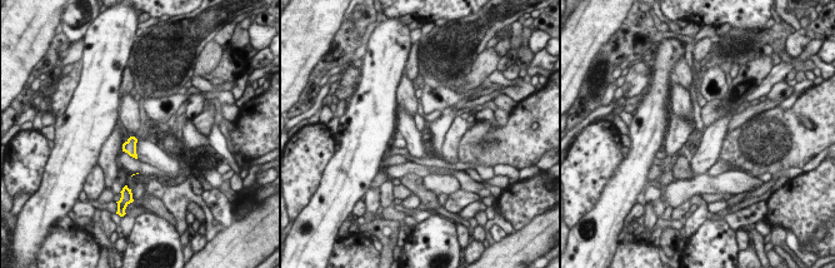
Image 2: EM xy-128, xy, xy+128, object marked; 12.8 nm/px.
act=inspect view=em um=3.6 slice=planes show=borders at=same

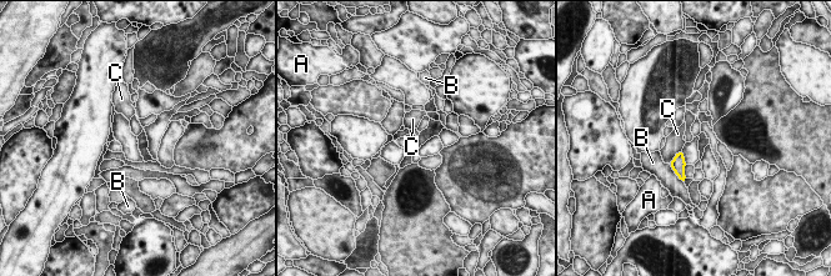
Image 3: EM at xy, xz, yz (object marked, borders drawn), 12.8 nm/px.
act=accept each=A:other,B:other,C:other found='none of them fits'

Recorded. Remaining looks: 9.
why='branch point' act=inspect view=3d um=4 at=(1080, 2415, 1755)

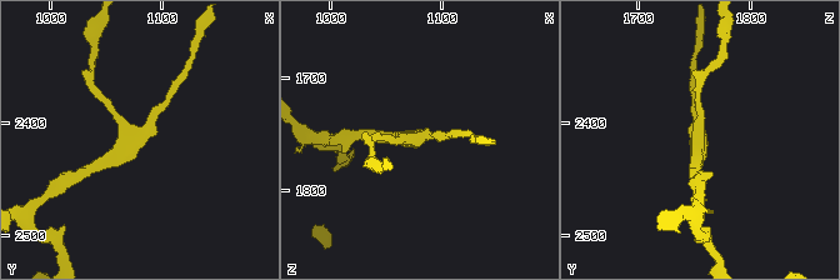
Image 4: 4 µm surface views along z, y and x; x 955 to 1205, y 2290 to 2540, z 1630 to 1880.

* * *

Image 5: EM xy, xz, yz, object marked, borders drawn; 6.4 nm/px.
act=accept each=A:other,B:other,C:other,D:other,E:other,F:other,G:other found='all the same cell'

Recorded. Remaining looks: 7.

---

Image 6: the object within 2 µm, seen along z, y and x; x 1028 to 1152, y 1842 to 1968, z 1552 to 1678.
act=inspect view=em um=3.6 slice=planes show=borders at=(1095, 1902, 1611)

> Required work
In the data above, find the line containing "Image 3: EM" and the line containing "Image 4: 4 µm". Repeat those two lines and everything between them exactly, minus the pictures.

> Your solution
Image 3: EM at xy, xz, yz (object marked, borders drawn), 12.8 nm/px.
act=accept each=A:other,B:other,C:other found='none of them fits'

Recorded. Remaining looks: 9.
why='branch point' act=inspect view=3d um=4 at=(1080, 2415, 1755)

Image 4: 4 µm surface views along z, y and x; x 955 to 1205, y 2290 to 2540, z 1630 to 1880.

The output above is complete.